For people with GERD, gastroesophageal reflux can be a regular occurrence that significantly impacts their quality of life.
Current treatment options generally involve the long-term use of proton pump inhibitors (PPIs). Although these drugs are effective, they can cause adverse events in some people and may increase the risk of chronic kidney disease.
The scientists involved in the most recent study investigated whether a type of massage called myofascial release (MFR) might relieve the symptoms of GERD.
What is MFR?
MFR focuses on the fascia. Prof. María Dolores Arguisuela, research co-director, explains that “the fascia is a tissue of the body that wraps around all structures — muscles, bones, vessels, organs — and has the function of supporting or sustaining, transmitting tensions, and sliding between planes.”
According to the authors of a review of MFR, the technique is a “manual therapy that involves the application of a low load, long duration stretch to the myofascial complex, intended to restore optimal length, decrease pain, and improve function.”
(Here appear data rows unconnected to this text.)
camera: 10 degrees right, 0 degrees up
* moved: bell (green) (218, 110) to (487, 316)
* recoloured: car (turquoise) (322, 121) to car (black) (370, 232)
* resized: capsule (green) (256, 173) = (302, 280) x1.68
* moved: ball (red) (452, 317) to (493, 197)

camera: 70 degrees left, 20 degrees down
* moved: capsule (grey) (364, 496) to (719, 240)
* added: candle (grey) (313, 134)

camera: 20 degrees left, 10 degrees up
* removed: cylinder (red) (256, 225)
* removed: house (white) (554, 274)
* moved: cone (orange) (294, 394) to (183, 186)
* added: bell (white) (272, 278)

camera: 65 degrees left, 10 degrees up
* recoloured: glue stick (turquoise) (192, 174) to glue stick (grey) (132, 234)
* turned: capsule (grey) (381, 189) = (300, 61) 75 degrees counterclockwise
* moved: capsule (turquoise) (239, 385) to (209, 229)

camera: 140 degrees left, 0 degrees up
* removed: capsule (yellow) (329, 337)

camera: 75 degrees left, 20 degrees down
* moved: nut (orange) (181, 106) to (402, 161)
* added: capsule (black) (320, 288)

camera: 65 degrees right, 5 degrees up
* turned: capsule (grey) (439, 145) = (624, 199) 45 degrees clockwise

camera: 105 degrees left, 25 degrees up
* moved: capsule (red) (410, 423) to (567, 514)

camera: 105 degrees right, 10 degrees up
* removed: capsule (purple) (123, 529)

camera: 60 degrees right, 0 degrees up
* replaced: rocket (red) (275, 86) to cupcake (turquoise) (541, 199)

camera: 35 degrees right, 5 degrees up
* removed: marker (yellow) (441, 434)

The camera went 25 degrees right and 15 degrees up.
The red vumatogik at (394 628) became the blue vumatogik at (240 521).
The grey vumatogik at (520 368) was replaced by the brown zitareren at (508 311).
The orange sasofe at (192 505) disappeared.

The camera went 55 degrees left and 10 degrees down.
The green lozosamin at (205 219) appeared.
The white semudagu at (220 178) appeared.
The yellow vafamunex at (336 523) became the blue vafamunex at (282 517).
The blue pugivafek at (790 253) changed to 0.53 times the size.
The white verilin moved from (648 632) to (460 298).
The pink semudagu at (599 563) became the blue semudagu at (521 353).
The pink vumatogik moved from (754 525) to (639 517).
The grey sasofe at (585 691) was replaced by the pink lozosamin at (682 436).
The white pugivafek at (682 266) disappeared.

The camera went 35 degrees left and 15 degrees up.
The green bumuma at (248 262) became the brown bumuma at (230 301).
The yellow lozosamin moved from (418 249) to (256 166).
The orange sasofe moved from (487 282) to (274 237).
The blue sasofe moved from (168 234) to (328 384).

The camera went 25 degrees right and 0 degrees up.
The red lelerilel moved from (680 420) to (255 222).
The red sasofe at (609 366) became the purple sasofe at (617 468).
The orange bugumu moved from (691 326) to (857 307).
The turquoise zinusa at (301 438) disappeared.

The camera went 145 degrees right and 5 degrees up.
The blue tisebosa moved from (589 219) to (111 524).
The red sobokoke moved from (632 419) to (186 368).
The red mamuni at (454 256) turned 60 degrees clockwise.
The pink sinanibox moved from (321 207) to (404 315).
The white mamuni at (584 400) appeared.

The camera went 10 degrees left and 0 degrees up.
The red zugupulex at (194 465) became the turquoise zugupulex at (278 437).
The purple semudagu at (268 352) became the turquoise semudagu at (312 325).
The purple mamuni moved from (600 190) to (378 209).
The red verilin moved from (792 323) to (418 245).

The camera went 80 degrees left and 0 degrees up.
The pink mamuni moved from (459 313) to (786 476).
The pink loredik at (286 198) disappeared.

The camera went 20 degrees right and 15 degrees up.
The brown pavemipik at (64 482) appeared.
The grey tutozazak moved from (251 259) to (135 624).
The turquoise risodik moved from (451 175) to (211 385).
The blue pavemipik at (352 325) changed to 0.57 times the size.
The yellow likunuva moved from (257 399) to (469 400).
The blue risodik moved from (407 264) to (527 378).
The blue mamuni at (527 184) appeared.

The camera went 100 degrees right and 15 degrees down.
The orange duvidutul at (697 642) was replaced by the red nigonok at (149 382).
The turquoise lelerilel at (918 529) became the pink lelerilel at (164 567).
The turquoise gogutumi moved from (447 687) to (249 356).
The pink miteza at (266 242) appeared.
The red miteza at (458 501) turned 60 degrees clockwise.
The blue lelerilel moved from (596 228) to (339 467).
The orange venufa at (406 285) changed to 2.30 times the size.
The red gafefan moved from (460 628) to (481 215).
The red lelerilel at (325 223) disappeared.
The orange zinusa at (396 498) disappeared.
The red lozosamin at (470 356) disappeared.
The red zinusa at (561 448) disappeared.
The researchers wanted to understand whether MFR could reduce gastroesophageal reflux, improve quality of life, and minimize the number of PPIs that people needed to take.
They explain that the MFR intervention they designed to use in this study aimed to “stretch the diaphragm muscle fibers.”
The diaphragm is a muscular barrier that separates the abdomen from the chest. The scientists focused on massaging the fascia around the diaphragm because it sits just above the stomach and plays an important role in stopping stomach acid from traveling into the esophagus.
Massage vs. reflux
To investigate, they recruited 30 people, aged 18–80, with GERD. Half of the participants received MFR from a highly experienced physical therapist, and the other half received a sham procedure.
Each participant received four 25-minute sessions at a cadence of twice per week for 2 weeks.
During the MFR sessions, the therapist used six techniques that targeted the fascia of the diaphragm; the sham treatment involved similar techniques, but the practitioner did not apply pressure to the fascia.
The scientists assessed the impact of MFR using three measures:
- severity and frequency of GERD symptoms, measured using a 12-item questionnaire
- quality of life, assessed using a 36-item questionnaire
- PPI usage, measured in milligrams of drugs the participants took
The researchers repeated these measures before the first MFR session, after 1 week of MFR, and at the 4-week mark (2 weeks after the final MFR session).
Compared with those in the sham group, at the 4-week mark, those in the experimental group had a significant improvement in symptoms and self-rated quality of life. Similarly, participants in the MFR group needed to take significantly fewer PPIs. The study authors explain:
“These preliminary findings indicate that the application of the MFR protocol we used in this study decreased the symptoms and PPIs usage and increased the quality of life of patients with nonerosive GERD up to 4 weeks after the end of the treatment.”
Limitations and concerns
This was only a small preliminary trial, so scientists will need to investigate this effect using many more participants.
The authors also note that their study did not take any physical measurements to assess whether the diaphragm was, indeed, blocking the esophagus more effectively.
They also note the challenges of studying a manual therapy, because as the practitioner responds to the needs of each person’s body, every therapy session is different; on this note, they write, “In this sense, the use of manual therapy is itself a study limitation.”
Another shortfall is the limited follow-up; it would be interesting to measure how long the benefits of MFR can last.
However, despite the limitations, the results are encouraging. The researchers write:
“[T]reatment with MFR techniques has no side effects and could become a therapeutic alternative or complement in patients requiring long-term PPIs use or who want or need to avoid PPI medications because of their possible side effects.”